Introduction to MongoDB $sample Operator

$sample operator is an aggregation pipeline operator in MongoDB, which randomly selects a specified number of documents as output. This operator can be used to display random documents or for testing purposes.

Syntax

The syntax of the $sample operator is as follows:

{
  $sample: {
    size: <positive integer>
  }
}

Here, size is required and specifies the number of documents to randomly select.
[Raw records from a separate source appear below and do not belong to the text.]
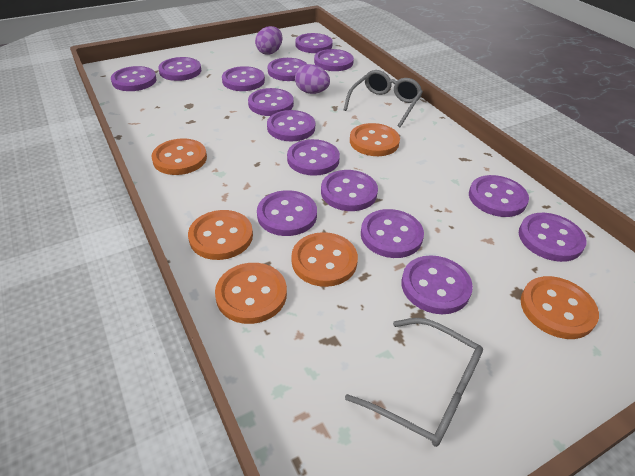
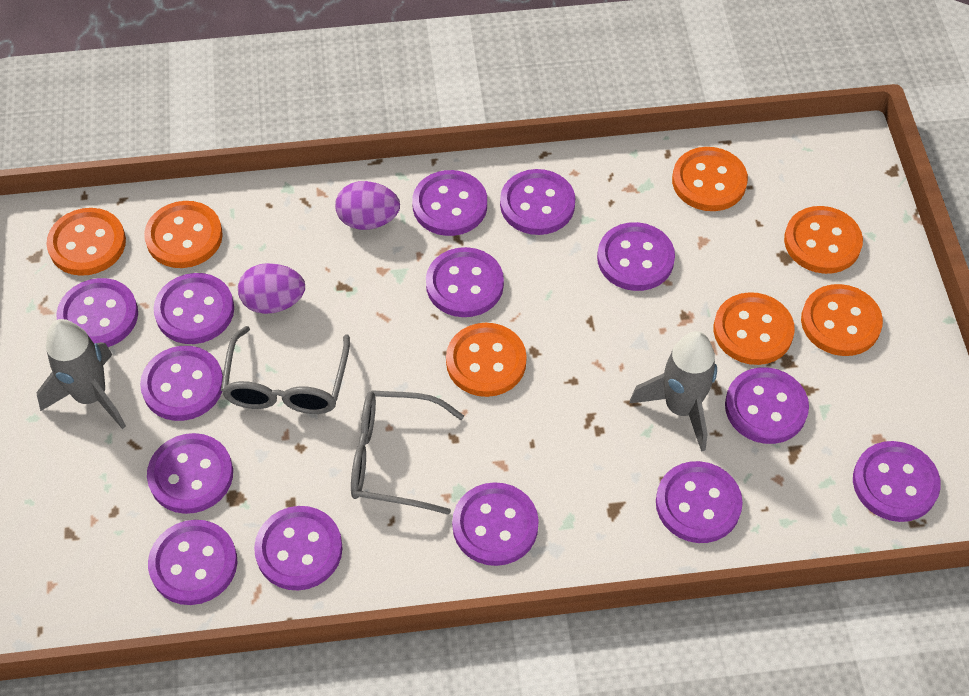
grey rocket: none = 0 -> [36,319,126,429] [630,331,717,452] = 2
orange button: [151,138,207,175] [188,210,253,260] [215,263,287,324] [291,232,358,287] [350,123,400,156] [521,276,599,339] = 6 -> [46,208,126,276] [144,201,223,268] [446,323,527,397] [672,147,748,211] [714,292,795,365] [784,206,863,274] [801,284,883,356] = 7
purple button: [111,66,157,91] [158,57,201,81] [222,66,265,91] [248,88,294,116] [257,190,317,236] [267,110,315,141] [268,58,307,81] [287,139,340,176] [295,33,333,53] [314,49,354,71] [321,170,378,211] [361,209,424,258] [401,255,473,314] [469,175,529,217] [519,213,586,262] = 15 -> [56,278,138,347] [140,346,223,421] [147,433,233,514] [148,520,237,605] [154,273,234,344] [254,506,343,590] [412,170,487,236] [426,247,504,317] [452,482,539,566] [500,169,575,235] [597,222,675,291] [656,461,743,543] [725,367,809,444] [853,441,941,522] = 14

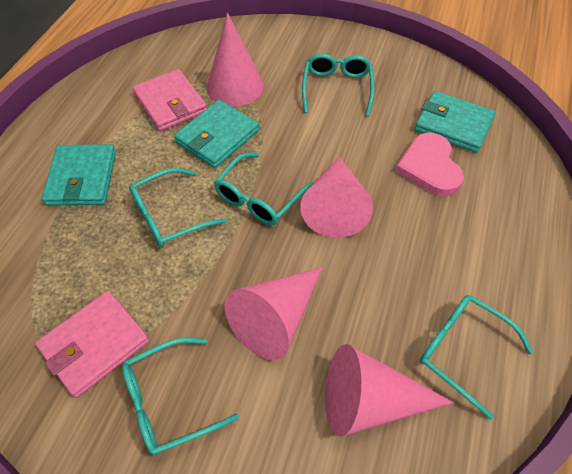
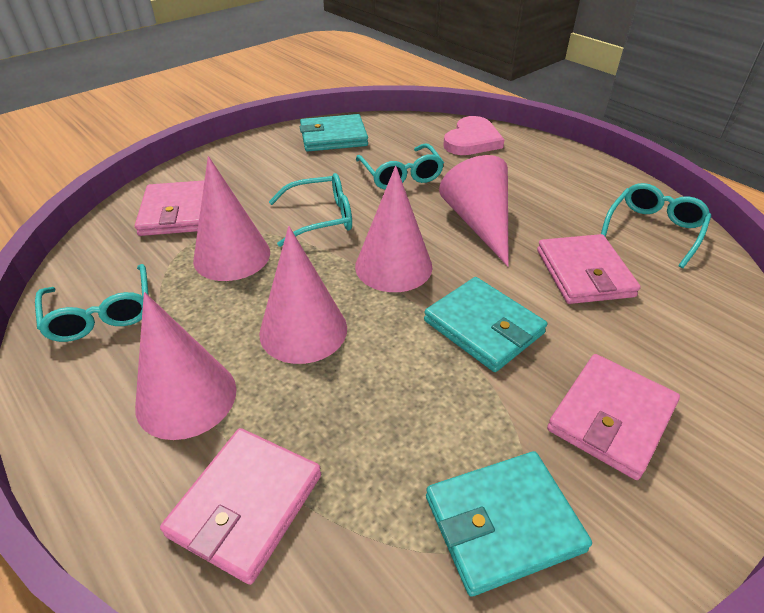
pink cone: [207,12,263,107] [225,267,323,360] [300,157,373,238] [325,344,454,436] = 4 -> [135,292,236,440] [193,156,270,281] [259,226,347,364] [355,166,432,292] [439,155,509,267] = 5
pink wallet: [35,291,149,398] [132,69,207,131] = 2 -> [135,180,205,236] [160,428,321,585] [537,234,641,304] [547,354,680,480] = 4
turquoise glasses: [122,338,239,455] [129,168,227,247] [214,153,313,225] [302,53,375,116] [419,295,534,420] = 5 -> [35,264,149,342] [269,173,352,247] [356,143,444,190] [601,183,711,268] = 4

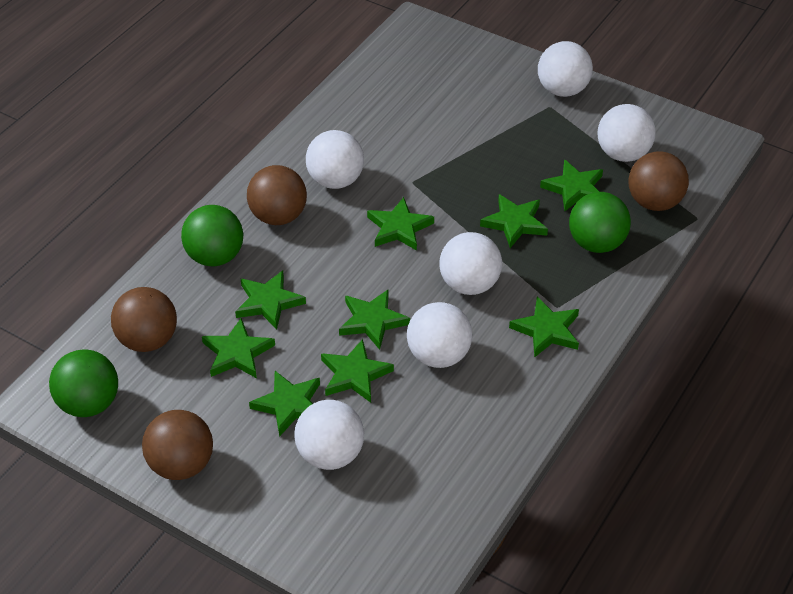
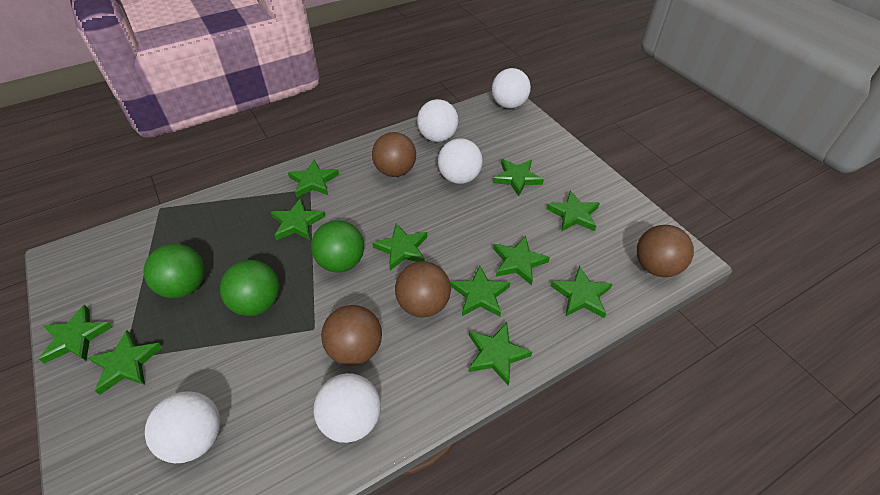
green star: [202,318,275,378] [235,270,306,330] [249,371,320,437] [321,339,394,403] [339,290,410,350] [367,197,434,251] [480,194,548,248] [509,297,579,358] [540,159,603,211] = 9 -> [39,305,112,364] [88,330,163,395] [271,198,325,240] [288,160,339,197] [372,224,427,271] [450,265,511,317] [468,323,532,386] [493,159,544,196] [493,236,550,286] [546,190,600,232] [551,265,612,318] = 11
white ball: [294,400,364,470] [306,130,364,189] [407,302,472,368] [439,232,502,295] [538,41,593,97] [598,104,656,162] = 6 -> [145,391,221,463] [314,373,381,443] [417,99,458,142] [438,138,483,184] [492,68,531,108] = 5

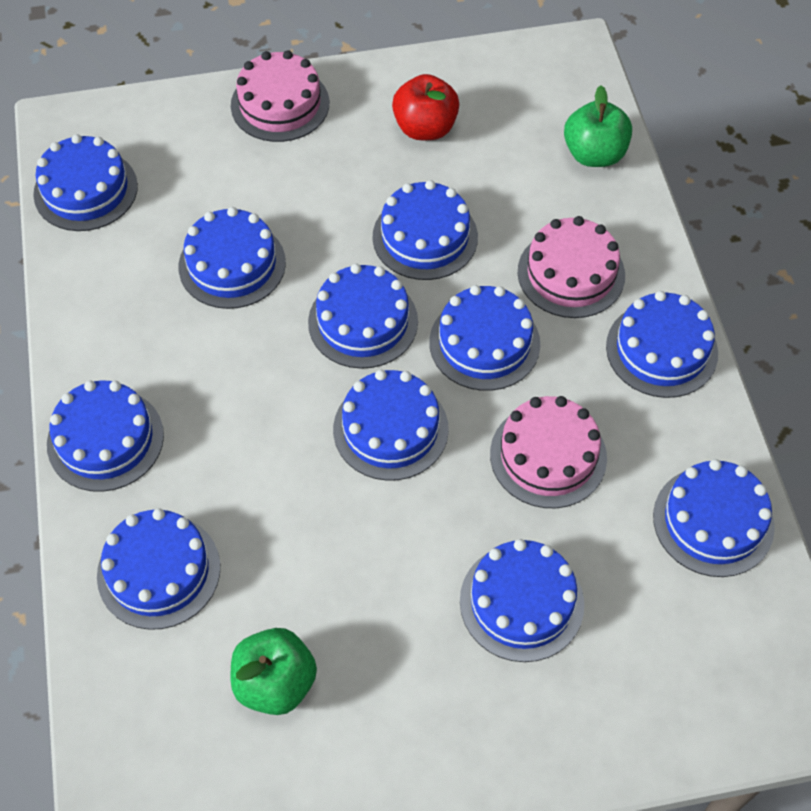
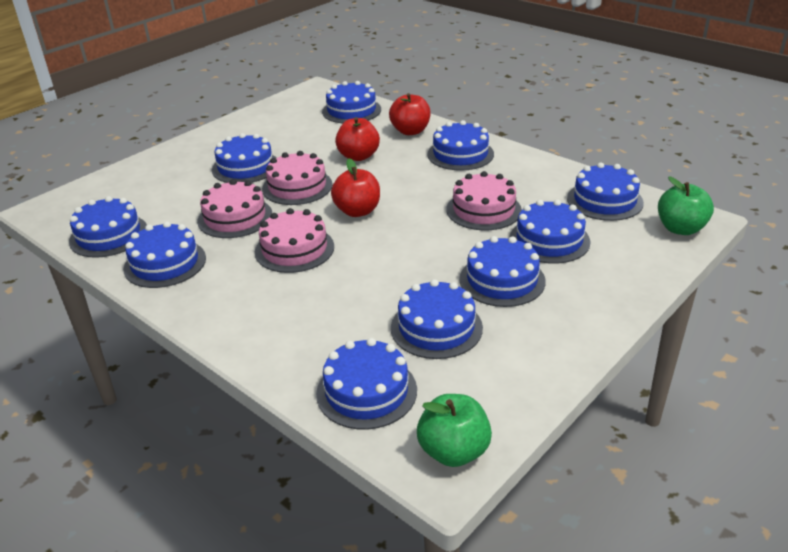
blue cake: [33,134,138,231] [47,380,164,492] [97,508,220,630] [179,207,286,309] [308,264,418,369] [333,370,449,481] [373,180,478,280] [429,285,540,391] [460,539,584,662] [606,291,718,398] [653,459,775,577] = 11 -> [69,196,147,258] [123,221,206,288] [212,133,276,183] [316,338,417,430] [322,81,381,124] [391,279,483,359] [427,120,494,171] [459,236,546,307] [509,199,591,264] [567,162,644,221] = 10
pink cake: [231,50,329,142] [490,396,607,508] [518,216,625,318] = 3 -> [197,179,272,238] [255,208,334,273] [262,151,332,205] [447,171,522,230] = 4
red apple: [392,74,459,140] = 1 -> [331,158,380,217] [335,117,380,161] [389,93,431,135] = 3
It must be a positive integer.

Use Cases

The $sample operator is mainly used in the following scenarios:

  • Randomly selecting documents for display
  • Randomly sampling data sets
  • Testing purposes to simulate random data in production environments

Example

Here is an example of using the $sample operator.

Assuming there is a users collection containing the following documents:

{ "_id": 1, "name": "Alice", "age": 28 }
{ "_id": 2, "name": "Bob", "age": 35 }
{ "_id": 3, "name": "Charlie", "age": 42 }
{ "_id": 4, "name": "David", "age": 19 }
{ "_id": 5, "name": "Eva", "age": 25 }

The following aggregation pipeline randomly selects 2 documents:

db.users.aggregate([{ $sample: { size: 2 } }])

The output could be one of the following documents, but not necessarily these exact documents:

{ "_id": 2, "name": "Bob", "age": 35 }
{ "_id": 4, "name": "David", "age": 19 }

Conclusion

The $sample operator is a very useful aggregation pipeline operator in MongoDB that is used to randomly select a specified number of documents. It can be used in various scenarios, such as displaying random documents, randomly sampling data, and testing. Note that this operator may incur significant performance overhead for large datasets, so it needs to be weighed based on specific circumstances.